El comunicador estaba hospedado en el hotel Villas Macondo el día de su desaparición.
“¿Cómo puede una persona simplemente desaparecer sin rastro alguno, y sin que a nadie le importe, más que a su familia y amigos? Él es un ciudadano británico, un ciudadano de la Unión Europea y un periodista”, señalaron en la nota Lynn y Hubert Dixon, padres del desaparecido.
De visita.

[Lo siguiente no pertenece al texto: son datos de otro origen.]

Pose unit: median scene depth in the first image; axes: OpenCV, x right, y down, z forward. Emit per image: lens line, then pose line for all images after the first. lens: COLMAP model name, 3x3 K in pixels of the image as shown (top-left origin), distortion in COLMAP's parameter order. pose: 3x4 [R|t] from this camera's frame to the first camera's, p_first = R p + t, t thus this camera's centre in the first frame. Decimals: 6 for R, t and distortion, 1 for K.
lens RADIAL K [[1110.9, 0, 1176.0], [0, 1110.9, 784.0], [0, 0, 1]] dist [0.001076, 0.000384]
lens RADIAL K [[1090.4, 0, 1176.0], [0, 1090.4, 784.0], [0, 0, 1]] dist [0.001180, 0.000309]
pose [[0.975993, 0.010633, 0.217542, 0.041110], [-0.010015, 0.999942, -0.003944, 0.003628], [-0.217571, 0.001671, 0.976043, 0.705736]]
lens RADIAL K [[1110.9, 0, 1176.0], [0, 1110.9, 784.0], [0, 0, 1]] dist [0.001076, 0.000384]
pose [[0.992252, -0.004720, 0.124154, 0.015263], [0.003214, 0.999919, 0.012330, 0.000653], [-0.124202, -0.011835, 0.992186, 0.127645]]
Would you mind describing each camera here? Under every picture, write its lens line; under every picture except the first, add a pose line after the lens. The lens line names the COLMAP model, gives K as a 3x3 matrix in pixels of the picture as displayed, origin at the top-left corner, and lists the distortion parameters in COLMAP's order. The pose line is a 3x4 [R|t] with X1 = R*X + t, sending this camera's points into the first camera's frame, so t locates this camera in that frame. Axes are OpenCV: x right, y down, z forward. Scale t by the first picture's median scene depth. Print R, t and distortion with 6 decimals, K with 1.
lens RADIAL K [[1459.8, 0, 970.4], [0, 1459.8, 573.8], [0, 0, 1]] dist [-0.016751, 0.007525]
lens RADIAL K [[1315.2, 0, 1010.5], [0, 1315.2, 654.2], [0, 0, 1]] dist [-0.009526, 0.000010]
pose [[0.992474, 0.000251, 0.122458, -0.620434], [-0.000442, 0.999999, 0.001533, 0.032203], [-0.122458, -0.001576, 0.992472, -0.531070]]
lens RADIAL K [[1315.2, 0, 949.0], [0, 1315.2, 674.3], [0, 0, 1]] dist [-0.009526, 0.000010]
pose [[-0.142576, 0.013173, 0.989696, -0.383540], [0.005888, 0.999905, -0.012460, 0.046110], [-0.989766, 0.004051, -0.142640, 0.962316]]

La familia de Dixon vendrá al país el lunes en busca de que Chinchilla solicite ayuda a la Policía Internacional (Interpol) para dar con el rastro del comunicador de 34 años de edad.
En mayo de este año, el Organismo de Investigación Judicial (OIJ) anunció un último recorrido por playa Tamarindo en busca de señales de Dixon sin resultados positivos a la fecha.
El lunes y martes, los familiares de Dixon esperan reunirse con el cónsul de la embajada británica en el país, Scott Simpson, y con autoridades del OIJ.
En su petición de ayuda, la familia Dixon pone en duda la seguridad de los turistas en nuestro país, situación que fue desmentida ayer por el ministro de Turismo, Carlos Ricardo Benavides.
“ El dolor de no encontrar a su familiar puede generar una imagen distorsionada. Este no es un país peligroso para las personas extranjeras”, dijo el jerarca.